Here, the state’s subpoena fails to identify any specific file locations or even name particular files that it seeks from the encrypted, passcodeprotected phone. Instead, it generally seeks essentially all communications, data, and images on the locked iPhone. The only possible indication that the state might be seeking anything more specific was the prosecutor’s statement at the hearing that the surviving passenger had been communicating with the minor via Snapchat and text message on the day of the accident and after the accident, a fact that the trial court briefly mentioned in its order but did not appear to rely on in reaching its conclusion.

However, this stand-alone statement is not enough to meet the “reasonable particularity” requirement of the foregone conclusion exception. Even if the state had argued that the evidence on the phone was a foregone conclusion—which it did not—this record does not indicate that the state can say with reasonable particularity that the Snapchat and text files are located on the phone. It is not enough for the state to infer that evidence exists—it must identify what evidence lies beyond the passcode wall with reasonable particularity. Stahl, 206 So. 3d at 135-36; see also In re Grand Jury Subpoena, 670 F.3d at 1347 (“[C]ategorical requests for documents the government anticipates are likely to exist simply will not suffice.”). Thus, as was the case in In re Grand Jury Subpoena, the foregone conclusion exception is inapplicable. See 670 F.3d at 1349.

We also find Seo persuasive. Like in this case, there the state sought to compel a defendant to unlock her iPhone in order to search it. 2018 WL 4040295 at *2. After holding that doing so would implicate the Fifth Amendment, the Court of Appeals of Indiana concluded that the foregone conclusion exception did not apply. Id. at *11-12. It noted that the government seeking to compel the production of a passcode must “be able to describe with reasonable particularity the documents or evidence it seeks to compel.” Id. at *12. Importantly, the court observed that “[w]hat is being compelled here is not merely the passcode,” but the contents of the phone that are instantly decrypted in their entirety upon inputting the passcode. Id. at *13. Because the state could not meet its burden of identifying the contents—that is, the actual phone data—sought with reasonable particularity, the foregone conclusion exception did not apply. Id.

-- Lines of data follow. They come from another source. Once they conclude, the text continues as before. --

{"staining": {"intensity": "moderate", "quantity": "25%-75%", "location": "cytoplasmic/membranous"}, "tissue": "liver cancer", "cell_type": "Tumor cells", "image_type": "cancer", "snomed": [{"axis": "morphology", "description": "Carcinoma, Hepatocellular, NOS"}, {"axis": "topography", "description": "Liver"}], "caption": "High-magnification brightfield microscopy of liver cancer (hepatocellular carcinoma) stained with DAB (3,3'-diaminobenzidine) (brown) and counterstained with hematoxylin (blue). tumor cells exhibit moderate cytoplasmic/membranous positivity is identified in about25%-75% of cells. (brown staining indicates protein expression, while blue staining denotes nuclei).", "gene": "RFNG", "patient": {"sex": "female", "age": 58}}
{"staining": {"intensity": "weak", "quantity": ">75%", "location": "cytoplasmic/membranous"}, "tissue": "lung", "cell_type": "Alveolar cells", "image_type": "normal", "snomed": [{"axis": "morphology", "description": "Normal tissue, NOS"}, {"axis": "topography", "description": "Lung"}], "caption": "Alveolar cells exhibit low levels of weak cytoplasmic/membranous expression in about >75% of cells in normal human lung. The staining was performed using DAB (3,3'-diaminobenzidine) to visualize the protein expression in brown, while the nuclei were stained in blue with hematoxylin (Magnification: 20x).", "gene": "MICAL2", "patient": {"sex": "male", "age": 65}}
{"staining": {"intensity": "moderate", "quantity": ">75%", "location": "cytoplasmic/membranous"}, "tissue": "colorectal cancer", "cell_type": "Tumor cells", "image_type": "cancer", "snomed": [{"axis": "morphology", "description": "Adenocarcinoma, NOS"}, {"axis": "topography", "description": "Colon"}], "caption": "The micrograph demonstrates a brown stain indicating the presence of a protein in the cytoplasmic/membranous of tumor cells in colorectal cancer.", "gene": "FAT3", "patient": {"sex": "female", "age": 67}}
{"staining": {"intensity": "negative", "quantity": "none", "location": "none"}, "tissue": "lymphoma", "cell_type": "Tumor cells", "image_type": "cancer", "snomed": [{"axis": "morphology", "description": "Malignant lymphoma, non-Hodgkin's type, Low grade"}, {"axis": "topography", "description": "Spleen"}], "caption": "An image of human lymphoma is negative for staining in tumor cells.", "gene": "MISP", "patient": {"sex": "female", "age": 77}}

The state here seeks to force the minor to produce the passcode and iTunes password for an iPhone. To do so would be to compel testimonial communications in violation of the minor’s invocation of his Fifth Amendment rights. See In re Grand Jury Subpoena, 670 F.3d at 1346. Additionally, the trial court erred in relying on the foregone conclusion exception, as the requirements of that exception were not met. See id. at 1349. As such, we grant the minor’s petition for writ of certiorari and quash the order of the trial court.

Petition granted; order quashed. CIKLIN, J., concurs. KUNTZ, J., concurs in result only with opinion.